1-NA-PP1 blocked prostate cancer cell migration and invasion.
A.1-NA- PP1 blocked prostate cancer cell migration. PC3 cells were grown to confluence in 6-well plates. Monolayer was wounded and imaged immediately (0 h). Cells were then treated in growth media containing a vehicle (DMSO) or 30 µM of 1-NA-PP1 for 22 h and wound closure was measured. Percentage wound healing was calculated as the percent of healed wound area as compared to the original wound. B. 1-NA-PP1 inhibited prostate cancer cell invasion. DU145 cells were incubated with 30 µM 1-NA-PP1 in Matrigel inserts. After 20 h, noninvasive cells were removed and invasive cells were fixed in 100% methanol, stained in 0.4% hematoxylin solution, and photographed. The number of cells that invaded the Matrigel matrix was determined by cell counts in 6 fields relative to the number of cells that migrated through the control insert. Percentage invasion was calculated as the percent of the cells invaded through Matrigel inserts vs. the total cells migrated through the control inserts. C. Overexpressed PKD1 and PKD3 reversed the inhibitory effects of 1-NA-PP1 on tumor cell invasion. DU145 cells were infected with null, PKD1, and PKD3 adenoviruses (Adv-null, Adv-PKD1, and Adv-PKD3) at 100 MOI. After 24 h, cells were replated in control and Matrigel inserts, and a Matrigel invasion assay was conducted as described above. The overexpression of PKD1 and PKD3 was confirmed by Western blotting analysis (images below the graphs). All the above experiments were repeated at least three times and data from a representative experiment are shown.
Figure 9.
Mutating the gatekeeper amino acid sensitized PKD1 to the inhibition of 1-NA-PP1.

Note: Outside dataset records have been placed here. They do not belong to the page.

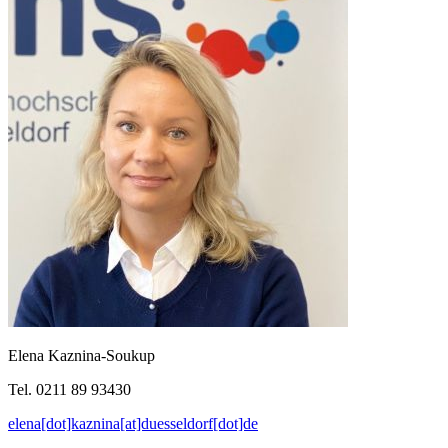
Elena Kaznina-Soukup
Tel. 0211 89 93430
elena[dot]kaznina[at]duesseldorf[dot]de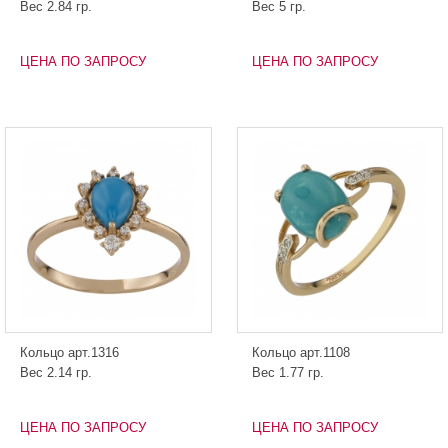
Вес 2.84 гр.
Вес 5 гр.
ЦЕНА ПО ЗАПРОСУ
ЦЕНА ПО ЗАПРОСУ
Кольцо арт.1316
Кольцо арт.1108
Вес 2.14 гр.
Вес 1.77 гр.
ЦЕНА ПО ЗАПРОСУ
ЦЕНА ПО ЗАПРОСУ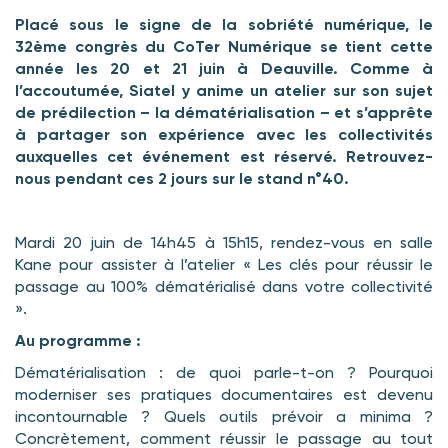
Placé sous le signe de la sobriété numérique, le
32ème congrès du CoTer Numérique se tient cette
année les 20 et 21 juin à Deauville. Comme à
l’accoutumée, Siatel y anime un atelier sur son sujet
de prédilection – la dématérialisation – et s’apprête
à partager son expérience avec les collectivités
auxquelles cet événement est réservé. Retrouvez-
nous pendant ces 2 jours sur le stand n°40.
Mardi 20 juin de 14h45 à 15h15, rendez-vous en salle
Kane pour assister à l’atelier « Les clés pour réussir le
passage au 100% dématérialisé dans votre collectivité
».
Au programme :
Dématérialisation : de quoi parle-t-on ? Pourquoi
moderniser ses pratiques documentaires est devenu
incontournable ? Quels outils prévoir a minima ?
Concrètement, comment réussir le passage au tout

A.Alignment of the primary sequences containing the gatekeeper amino acid in PKD. Arrow indicates the consensus gatekeeper amino acid “Methionine” (M) in a shaded rectangle. B. Expression of wild-type and mutant PKDs. HEK293 cells were transfected with wild-type and two gatekeeper mutants of Flag-PKD1 (Flag-PKD1M659G and Flag-PKD1M659A). Two days after transfection, cells were lysed and subjected to Western blotting for PKD1 and tubulin (loading control). C. 1-NA-PP1 concentration-dependently inhibited PMA-induced activation of Flag-PKD1 and Flag-PKD1M659G. HEK293 cells transfected with Flag-PKD1 and Flag-PKD1M659G were serum-starved for 24 h and pre-treated with 1-NA-PP1 at increasing concentrations in serum-free medium for 45 min, followed by stimulation with PMA at 10 nM for 20 min. The cells were harvested and subjected to immunoblotting for p-S916-PKD1, PKD1, and tubulin. The experiment was repeated three times and representative images from one experiment are shown.